[Recorded data]
************

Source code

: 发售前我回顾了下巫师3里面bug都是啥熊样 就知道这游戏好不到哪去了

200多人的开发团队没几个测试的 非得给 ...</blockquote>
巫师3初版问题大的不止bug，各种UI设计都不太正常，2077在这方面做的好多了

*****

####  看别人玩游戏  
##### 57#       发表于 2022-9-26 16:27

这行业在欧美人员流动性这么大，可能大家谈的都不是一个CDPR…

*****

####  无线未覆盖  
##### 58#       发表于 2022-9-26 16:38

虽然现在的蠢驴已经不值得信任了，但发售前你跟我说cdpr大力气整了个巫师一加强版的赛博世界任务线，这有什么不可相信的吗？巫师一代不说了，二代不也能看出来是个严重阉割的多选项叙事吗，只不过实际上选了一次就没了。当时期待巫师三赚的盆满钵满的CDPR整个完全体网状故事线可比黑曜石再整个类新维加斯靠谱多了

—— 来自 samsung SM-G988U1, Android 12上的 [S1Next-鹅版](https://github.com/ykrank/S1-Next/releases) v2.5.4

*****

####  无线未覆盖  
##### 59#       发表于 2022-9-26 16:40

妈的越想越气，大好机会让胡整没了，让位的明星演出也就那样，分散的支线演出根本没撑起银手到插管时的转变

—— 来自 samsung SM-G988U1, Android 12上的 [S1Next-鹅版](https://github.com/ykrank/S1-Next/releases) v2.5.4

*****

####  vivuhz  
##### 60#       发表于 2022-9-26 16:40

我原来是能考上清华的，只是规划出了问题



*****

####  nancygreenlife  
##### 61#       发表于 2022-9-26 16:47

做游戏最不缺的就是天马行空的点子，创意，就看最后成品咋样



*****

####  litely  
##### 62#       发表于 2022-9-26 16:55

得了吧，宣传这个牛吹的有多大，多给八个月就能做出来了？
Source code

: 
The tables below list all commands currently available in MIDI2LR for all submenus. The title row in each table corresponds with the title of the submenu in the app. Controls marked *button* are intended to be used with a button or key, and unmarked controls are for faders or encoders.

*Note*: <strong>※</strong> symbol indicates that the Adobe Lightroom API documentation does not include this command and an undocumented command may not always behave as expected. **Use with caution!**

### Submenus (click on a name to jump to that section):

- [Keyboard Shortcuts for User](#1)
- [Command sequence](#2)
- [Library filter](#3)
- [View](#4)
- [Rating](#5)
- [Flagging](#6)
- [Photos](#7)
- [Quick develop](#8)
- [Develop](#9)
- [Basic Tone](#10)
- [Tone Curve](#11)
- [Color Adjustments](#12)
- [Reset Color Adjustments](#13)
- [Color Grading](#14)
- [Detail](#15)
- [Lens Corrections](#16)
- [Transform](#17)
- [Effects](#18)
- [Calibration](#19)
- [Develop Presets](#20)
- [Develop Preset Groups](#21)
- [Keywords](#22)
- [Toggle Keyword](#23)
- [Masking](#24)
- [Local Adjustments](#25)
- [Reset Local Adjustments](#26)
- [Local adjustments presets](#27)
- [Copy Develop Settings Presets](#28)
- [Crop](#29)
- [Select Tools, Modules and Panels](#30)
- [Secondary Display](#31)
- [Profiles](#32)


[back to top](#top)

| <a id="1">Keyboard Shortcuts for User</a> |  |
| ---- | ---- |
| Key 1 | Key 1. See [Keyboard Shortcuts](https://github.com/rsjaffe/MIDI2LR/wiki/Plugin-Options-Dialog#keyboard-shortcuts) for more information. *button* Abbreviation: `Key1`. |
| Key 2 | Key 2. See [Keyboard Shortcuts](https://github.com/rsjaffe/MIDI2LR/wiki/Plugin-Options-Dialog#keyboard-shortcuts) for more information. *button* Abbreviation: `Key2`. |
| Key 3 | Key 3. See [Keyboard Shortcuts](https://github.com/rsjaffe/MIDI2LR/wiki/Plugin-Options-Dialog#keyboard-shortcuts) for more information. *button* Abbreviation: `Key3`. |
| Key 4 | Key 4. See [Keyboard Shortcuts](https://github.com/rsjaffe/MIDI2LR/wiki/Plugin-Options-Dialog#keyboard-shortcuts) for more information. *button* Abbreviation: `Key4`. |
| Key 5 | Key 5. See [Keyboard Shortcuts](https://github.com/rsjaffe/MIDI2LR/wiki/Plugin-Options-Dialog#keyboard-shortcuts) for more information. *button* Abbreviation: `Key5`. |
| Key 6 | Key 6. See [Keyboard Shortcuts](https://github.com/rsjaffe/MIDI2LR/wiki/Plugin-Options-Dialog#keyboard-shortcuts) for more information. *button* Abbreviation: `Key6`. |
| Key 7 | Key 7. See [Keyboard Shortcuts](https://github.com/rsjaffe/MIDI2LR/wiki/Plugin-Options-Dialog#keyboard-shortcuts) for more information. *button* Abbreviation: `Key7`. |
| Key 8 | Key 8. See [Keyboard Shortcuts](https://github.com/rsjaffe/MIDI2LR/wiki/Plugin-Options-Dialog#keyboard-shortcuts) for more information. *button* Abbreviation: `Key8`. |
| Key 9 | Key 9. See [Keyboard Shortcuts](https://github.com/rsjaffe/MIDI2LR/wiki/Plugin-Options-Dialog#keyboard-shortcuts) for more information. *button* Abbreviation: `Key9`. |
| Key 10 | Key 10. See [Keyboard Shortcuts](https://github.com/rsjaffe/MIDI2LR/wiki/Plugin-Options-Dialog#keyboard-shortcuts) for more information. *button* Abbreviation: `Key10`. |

************

(WORK TO BE COMPLETED) Print the material from the line containing "得了吧，宣传这个牛吹的有多大，多给八个月就能做出来了？" through the line containing "### Submenus (click", character for character and with both of those lines included.

(EXERCISE SOLUTION)
得了吧，宣传这个牛吹的有多大，多给八个月就能做出来了？
Source code

: 
The tables below list all commands currently available in MIDI2LR for all submenus. The title row in each table corresponds with the title of the submenu in the app. Controls marked *button* are intended to be used with a button or key, and unmarked controls are for faders or encoders.

*Note*: <strong>※</strong> symbol indicates that the Adobe Lightroom API documentation does not include this command and an undocumented command may not always behave as expected. **Use with caution!**

### Submenus (click on a name to jump to that section):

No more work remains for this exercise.